The Giza storeroom and lab are overseen by Dr. Mary Anne Murray. I have a special affection for Mary Anne. With her warm and witty personality, she was the first one to really make me feel like part of the AERA team.
After stumbling through a couple of weeks of supervised digging and a set of menial tasks designed to see if I would quit in 2004, she said one day, “You’re doing ok. We’ll have to see if the boss [Mark Lehner] will have you back.”
Five years later, I spent a recent morning talking to her about her work as AERA’s Director of Archaeological Science. Her international and interdisciplinary team of specialists from 12 countries analyze the artifactual and environmental evidence from the excavations.
Mary Anne herself is a highly experienced archaeobotanist (studying ancient plants) and a field archaeologist who has worked on archaeological digs every year since the age of 16. With her knowledge of the field, she also hires most of the diggers and specialists.

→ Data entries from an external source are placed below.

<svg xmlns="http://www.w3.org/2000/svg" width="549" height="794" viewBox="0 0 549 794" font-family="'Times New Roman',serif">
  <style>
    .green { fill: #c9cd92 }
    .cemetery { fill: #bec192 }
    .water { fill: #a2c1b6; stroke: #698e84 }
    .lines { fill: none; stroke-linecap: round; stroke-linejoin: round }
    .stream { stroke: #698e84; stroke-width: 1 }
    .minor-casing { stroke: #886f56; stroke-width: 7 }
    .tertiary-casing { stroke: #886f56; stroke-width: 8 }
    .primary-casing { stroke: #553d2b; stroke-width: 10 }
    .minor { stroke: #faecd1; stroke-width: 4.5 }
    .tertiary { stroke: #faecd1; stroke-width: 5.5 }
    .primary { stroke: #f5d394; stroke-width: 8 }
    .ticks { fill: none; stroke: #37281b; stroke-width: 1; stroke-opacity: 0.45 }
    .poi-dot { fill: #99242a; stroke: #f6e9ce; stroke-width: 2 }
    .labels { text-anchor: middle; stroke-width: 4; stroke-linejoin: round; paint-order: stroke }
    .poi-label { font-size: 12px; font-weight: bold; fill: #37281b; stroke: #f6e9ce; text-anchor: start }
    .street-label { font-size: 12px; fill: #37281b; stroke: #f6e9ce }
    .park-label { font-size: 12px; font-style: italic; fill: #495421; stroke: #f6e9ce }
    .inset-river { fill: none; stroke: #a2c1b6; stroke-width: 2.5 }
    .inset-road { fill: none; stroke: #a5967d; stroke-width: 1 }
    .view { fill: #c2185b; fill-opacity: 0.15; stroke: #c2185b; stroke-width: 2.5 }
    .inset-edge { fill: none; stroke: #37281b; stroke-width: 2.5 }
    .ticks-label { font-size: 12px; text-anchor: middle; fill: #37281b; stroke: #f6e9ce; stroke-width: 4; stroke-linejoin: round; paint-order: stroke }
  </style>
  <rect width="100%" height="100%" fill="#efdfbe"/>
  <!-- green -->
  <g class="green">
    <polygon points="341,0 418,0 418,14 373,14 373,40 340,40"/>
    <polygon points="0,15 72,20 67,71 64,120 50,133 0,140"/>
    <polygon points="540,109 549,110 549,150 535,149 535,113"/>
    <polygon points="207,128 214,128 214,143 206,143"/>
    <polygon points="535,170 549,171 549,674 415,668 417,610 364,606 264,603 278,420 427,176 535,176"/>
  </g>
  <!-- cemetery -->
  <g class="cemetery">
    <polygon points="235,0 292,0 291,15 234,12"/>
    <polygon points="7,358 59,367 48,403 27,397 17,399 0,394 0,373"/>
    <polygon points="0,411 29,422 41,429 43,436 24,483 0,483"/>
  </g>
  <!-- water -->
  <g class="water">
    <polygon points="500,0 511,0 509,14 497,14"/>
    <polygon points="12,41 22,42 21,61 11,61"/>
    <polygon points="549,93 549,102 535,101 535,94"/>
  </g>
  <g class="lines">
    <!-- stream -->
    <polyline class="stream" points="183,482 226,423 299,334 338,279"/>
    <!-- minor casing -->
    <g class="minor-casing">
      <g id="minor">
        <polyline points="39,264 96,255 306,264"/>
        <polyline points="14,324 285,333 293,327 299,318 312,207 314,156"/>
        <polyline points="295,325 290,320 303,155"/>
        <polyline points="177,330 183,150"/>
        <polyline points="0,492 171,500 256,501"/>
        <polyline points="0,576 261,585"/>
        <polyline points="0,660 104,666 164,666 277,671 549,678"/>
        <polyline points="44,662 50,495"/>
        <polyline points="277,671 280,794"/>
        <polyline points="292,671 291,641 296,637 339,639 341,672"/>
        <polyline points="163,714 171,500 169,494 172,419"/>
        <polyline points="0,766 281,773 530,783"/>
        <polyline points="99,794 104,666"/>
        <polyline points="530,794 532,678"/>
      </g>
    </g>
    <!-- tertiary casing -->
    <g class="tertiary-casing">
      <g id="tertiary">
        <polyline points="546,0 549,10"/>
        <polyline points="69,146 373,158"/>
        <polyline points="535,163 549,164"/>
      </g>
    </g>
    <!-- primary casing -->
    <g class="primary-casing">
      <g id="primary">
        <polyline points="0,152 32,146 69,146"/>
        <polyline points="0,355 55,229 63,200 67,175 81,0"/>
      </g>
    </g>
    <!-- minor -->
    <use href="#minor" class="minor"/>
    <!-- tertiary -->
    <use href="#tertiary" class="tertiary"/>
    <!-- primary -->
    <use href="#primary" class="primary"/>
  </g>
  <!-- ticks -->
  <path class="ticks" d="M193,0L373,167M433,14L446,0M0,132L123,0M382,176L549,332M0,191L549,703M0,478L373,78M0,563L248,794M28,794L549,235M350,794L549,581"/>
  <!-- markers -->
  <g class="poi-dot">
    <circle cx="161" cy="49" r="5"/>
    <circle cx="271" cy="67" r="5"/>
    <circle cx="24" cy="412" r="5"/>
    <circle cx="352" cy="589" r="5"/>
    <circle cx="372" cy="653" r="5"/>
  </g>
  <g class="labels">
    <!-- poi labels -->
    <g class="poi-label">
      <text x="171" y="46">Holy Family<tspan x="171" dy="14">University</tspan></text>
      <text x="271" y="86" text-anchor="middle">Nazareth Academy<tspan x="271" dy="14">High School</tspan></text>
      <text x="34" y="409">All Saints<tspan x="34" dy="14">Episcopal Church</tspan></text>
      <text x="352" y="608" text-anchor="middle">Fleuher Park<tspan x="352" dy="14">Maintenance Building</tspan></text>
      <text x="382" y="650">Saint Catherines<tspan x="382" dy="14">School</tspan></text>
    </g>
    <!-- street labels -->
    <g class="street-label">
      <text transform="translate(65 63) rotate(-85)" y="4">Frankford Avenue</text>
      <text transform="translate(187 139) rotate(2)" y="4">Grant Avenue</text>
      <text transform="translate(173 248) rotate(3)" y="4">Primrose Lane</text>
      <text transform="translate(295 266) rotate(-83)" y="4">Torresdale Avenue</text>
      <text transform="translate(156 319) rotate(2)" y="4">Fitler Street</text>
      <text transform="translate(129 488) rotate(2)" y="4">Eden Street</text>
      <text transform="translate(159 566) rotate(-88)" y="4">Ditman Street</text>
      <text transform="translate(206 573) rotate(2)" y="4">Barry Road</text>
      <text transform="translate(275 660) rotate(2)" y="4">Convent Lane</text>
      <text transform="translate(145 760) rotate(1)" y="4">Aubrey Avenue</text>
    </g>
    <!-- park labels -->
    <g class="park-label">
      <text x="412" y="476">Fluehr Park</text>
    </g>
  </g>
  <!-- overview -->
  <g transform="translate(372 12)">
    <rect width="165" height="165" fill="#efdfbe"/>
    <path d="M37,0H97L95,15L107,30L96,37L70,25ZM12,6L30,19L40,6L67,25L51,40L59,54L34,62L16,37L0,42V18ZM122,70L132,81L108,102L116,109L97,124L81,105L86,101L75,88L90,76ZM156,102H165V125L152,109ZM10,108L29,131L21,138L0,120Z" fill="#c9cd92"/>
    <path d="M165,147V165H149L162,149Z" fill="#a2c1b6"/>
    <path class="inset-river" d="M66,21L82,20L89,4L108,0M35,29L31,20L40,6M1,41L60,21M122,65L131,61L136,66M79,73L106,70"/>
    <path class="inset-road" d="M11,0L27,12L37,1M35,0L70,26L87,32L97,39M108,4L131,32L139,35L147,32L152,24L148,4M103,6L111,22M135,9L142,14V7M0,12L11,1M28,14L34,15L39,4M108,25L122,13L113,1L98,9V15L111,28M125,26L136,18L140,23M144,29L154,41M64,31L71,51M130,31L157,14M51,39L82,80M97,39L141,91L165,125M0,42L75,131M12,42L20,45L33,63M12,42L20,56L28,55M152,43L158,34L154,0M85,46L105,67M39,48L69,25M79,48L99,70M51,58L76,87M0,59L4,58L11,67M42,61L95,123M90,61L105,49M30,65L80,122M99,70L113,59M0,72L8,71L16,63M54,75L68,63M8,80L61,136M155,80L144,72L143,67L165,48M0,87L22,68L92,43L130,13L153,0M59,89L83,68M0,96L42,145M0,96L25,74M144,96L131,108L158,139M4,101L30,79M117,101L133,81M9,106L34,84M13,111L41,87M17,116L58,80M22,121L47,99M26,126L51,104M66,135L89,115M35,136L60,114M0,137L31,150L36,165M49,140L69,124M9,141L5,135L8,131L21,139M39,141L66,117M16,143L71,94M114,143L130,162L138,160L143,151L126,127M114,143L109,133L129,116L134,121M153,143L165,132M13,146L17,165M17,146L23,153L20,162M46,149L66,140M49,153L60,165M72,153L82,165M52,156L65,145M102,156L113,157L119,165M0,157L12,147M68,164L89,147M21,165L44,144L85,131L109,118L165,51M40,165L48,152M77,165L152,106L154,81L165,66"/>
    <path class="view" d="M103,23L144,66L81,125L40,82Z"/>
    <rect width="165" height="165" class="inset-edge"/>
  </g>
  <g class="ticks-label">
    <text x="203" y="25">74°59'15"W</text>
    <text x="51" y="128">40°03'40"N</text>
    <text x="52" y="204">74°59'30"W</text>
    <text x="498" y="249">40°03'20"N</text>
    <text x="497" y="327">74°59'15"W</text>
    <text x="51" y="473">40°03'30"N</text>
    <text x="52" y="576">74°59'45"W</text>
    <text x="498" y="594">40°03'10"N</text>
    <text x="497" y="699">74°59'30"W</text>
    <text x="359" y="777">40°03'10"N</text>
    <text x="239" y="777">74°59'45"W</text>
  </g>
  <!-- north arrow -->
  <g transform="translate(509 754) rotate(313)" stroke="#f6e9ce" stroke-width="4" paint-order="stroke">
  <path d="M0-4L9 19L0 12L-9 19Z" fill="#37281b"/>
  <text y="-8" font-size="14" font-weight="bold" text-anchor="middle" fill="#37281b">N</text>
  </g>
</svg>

Having worked with Mark Lehner since 1997, Mary Anne was initially unenthused about taking on the task in 2006 of organizing the growing stores of cultural material from the dig. When she finally accepted the job, she decided that the storeroom would become a real working lab and not just a place “where data went to die” and a vital scientific laboratory is what we see today.
All cultural material is now stored in easy to find locations with each room, unit, and shelf labeled and mapped. Analyzed material has been moved to other storage and new equipment allows analysis onsite.
As Director of Archaeological Science, Mary Anne sees the goal for publications as an integration of all of the disciplines working on the AERA team: the data from the excavations together with that from pottery, mud sealings, artifacts, animal bone, archaeobotany, lithics, pigments and plaster, mud brick, wood charcoal, geology and soil analysis, and so on.
The next area of the settlement to be published, for example, is the Royal Administrative Building (RAB) and everyone is finishing their own research but it’s only by pooling everyone’s information that the complexity of the area can be really understood.
An American by birth, 20+ years living in London have sharpened what was likely a charming wit to begin with. To some of the osteo-archaeologists talking about their Late Period (747-525 BC) burials, she quipped, “Late Period?! God, most of my jokes are older than that!”